Gaussian Approximation for Lag-Window Estimators and the Construction of Confidence bands for the Spectral Density
Jens-Peter Kreiss, Anne Leucht, Efstathios Paparoditis
TL;DR
The paper develops a Gaussian-approximation framework for the maximum deviation of a lag-window spectral density estimator across all positive Fourier frequencies, enabling asymptotically valid simultaneous confidence bands via a multiplier bootstrap. It proves a high-dimensional Gaussian approximation with explicit rates under weak-dependent time-series assumptions and provides a practical covariance-estimation bootstrap to form bands that adapt to local spectral-variability. Simulation studies illustrate near-nominal coverage and improved finite-sample behavior over coarser-grid Gumbel-based methods, highlighting sensitivity to bandwidth choices and dependence structure.
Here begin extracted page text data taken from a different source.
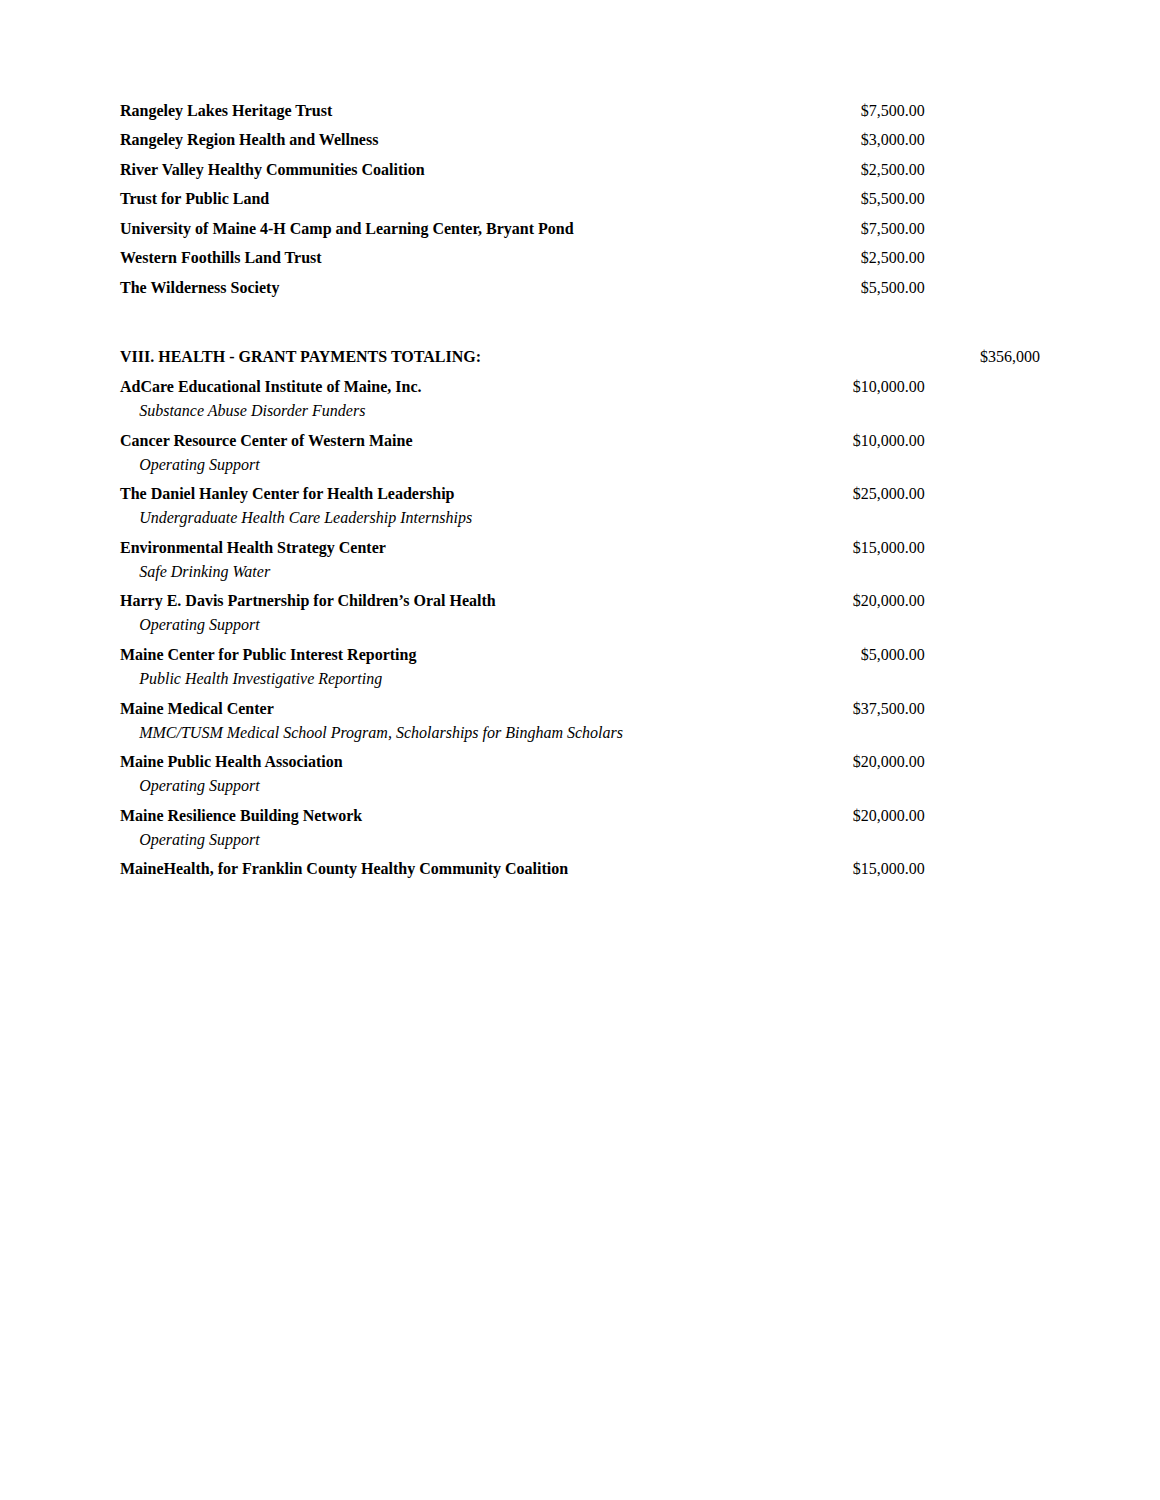| Rangeley Lakes Heritage Trust | $7,500.00 | |
| Rangeley Region Health and Wellness | $3,000.00 | |
| River Valley Healthy Communities Coalition | $2,500.00 | |
| Trust for Public Land | $5,500.00 | |
| University of Maine 4-H Camp and Learning Center, Bryant Pond | $7,500.00 | |
| Western Foothills Land Trust | $2,500.00 | |
| The Wilderness Society | $5,500.00 | |
| VIII. HEALTH - GRANT PAYMENTS TOTALING: | | $356,000 |
| AdCare Educational Institute of Maine, Inc. | $10,000.00 | |
| Substance Abuse Disorder Funders | | |
| Cancer Resource Center of Western Maine | $10,000.00 | |
| Operating Support | | |
| The Daniel Hanley Center for Health Leadership | $25,000.00 | |
| Undergraduate Health Care Leadership Internships | | |
| Environmental Health Strategy Center | $15,000.00 | |
| Safe Drinking Water | | |
| Harry E. Davis Partnership for Children’s Oral Health | $20,000.00 | |
| Operating Support | | |
| Maine Center for Public Interest Reporting | $5,000.00 | |
| Public Health Investigative Reporting | | |
| Maine Medical Center | $37,500.00 | |
| MMC/TUSM Medical School Program, Scholarships for Bingham Scholars | | |
| Maine Public Health Association | $20,000.00 | |
| Operating Support | | |
| Maine Resilience Building Network | $20,000.00 | |
| Operating Support | | |
| MaineHealth, for Franklin County Healthy Community Coalition | $15,000.00 | |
Overall, the work enables refined, nonparametric, frequency-wise inference for spectral density in stationary time series on a dense grid of Fourier frequencies.
Abstract
In this paper we consider the construction of simultaneous confidence bands for the spectral density of a stationary time series using a Gaussian approximation for classical lag-window spectral density estimators evaluated at the set of all positive Fourier frequencies. The Gaussian approximation opens up the possibility to verify asymptotic validity of a multiplier bootstrap procedure and, even further, to derive the corresponding rate of convergence. A small simulation study sheds light on the finite sample properties of this bootstrap proposal.